Вскоре он высказывается определеннее. По прошествии нескольких недель флот Гантома, снабдив всем необходимым Ионические острова, вернулся передохнуть в Тулон, ничего не сделав однако в Сицилии. Такой неполный успех не только не разочаровывает Наполеона, а скорее возбуждает его деятельность. В марте в адресованном министру Декре общем обзоре, в котором рассматривается предполагаемое распределение и употребление всех его морских сил, в том месте, где он подробно излагает меры, которые нужно принять на севере, он добавляет: “В то же время я буду делать приготовления в Корфу, Таренто и Неаполе для экспедиции в Сицилию или Египет”.[317] Затем он снова возвращается к своей мысли и дополняет ее, но уже не допускает выбора между экспедициями в Сицилию или Египет, а указывает на их нераздельность и связь с событиями, театром которых сделается Турция. После указания на маневры, при помощи которых он надеется скрыть от англичан свои виды на океан и на западную часть Средиземного моря, он отказывается от мысли обмануть их на Востоке, намекает, что нападение на Оттоманскую империю с суши обнаружит наши морские планы и кончает следующей фразой: “Желание овладеть Сицилией и Египтом будет столь очевидно; операции, направленные против Константинополя, до такой степени выяснят это, что англичанам невозможно будет заблуждаться”[318].

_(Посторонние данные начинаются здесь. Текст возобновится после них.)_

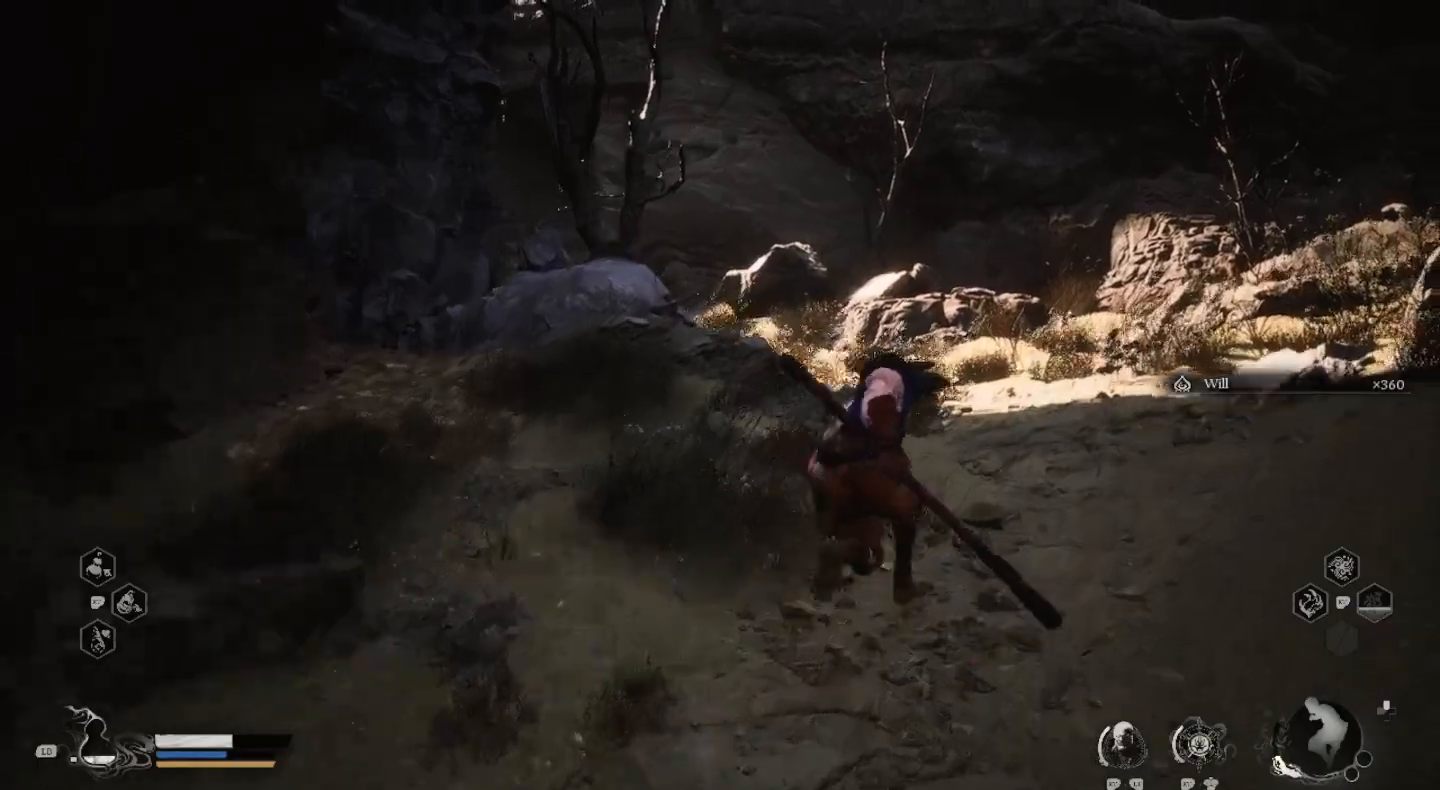
{"buttons": [], "left_stick": "up-right", "right_stick": "center", "events": []}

Итак, мысль вторгнуться в Турцию и затем угрожать Индии засела и укрепилась в уме императора. Следует ли из этого, что она приобрела характер бесповоротного решения? А главнее, верил ли Наполеон, что обе операции могли быть вполне подготовлены и приведены в исполнение в столь точно определенный срок, какой он назначал в своем письме с столь молниеносной, как бы волшебной быстротой? Мы этого не думаем. Напротив, более вероятно, что, когда он писал письмо от 2 февраля, в его намерение входило желание, вполне сохраняя за собой возможность дальнейших соглашений с Россией, избегать всякого преждевременного обязательства под предлогом обсуждения вопроса, важность и сложность которого доставляли ему достаточно материала, чтобы увеличивать препятствия для его решения. Чтобы успокоить нетерпение России, он приглашал ее теперь же к совместному обсуждению предприятия, на которое сам он смотрел не иначе, как на самое крайнее средство против Англии, и которое держал про запас, вовсе не думая, что оно должно быть выполнено немедленно и даже что следует придти по этому поводу к соглашению. Неотступно преследуемый мечтой, которая искушает его в течение уже нескольких месяцев, он высказывает ее вслух Александру с целью очаровать этого монарха, заставить его обо всем забыть и все претерпеть, но вместе с тем и с целью подготовить совместно с ним средства превратить в действительность самые смелые замыслы, но только при том условия, если это властно потребуется грядущими событиями и окажется возможным.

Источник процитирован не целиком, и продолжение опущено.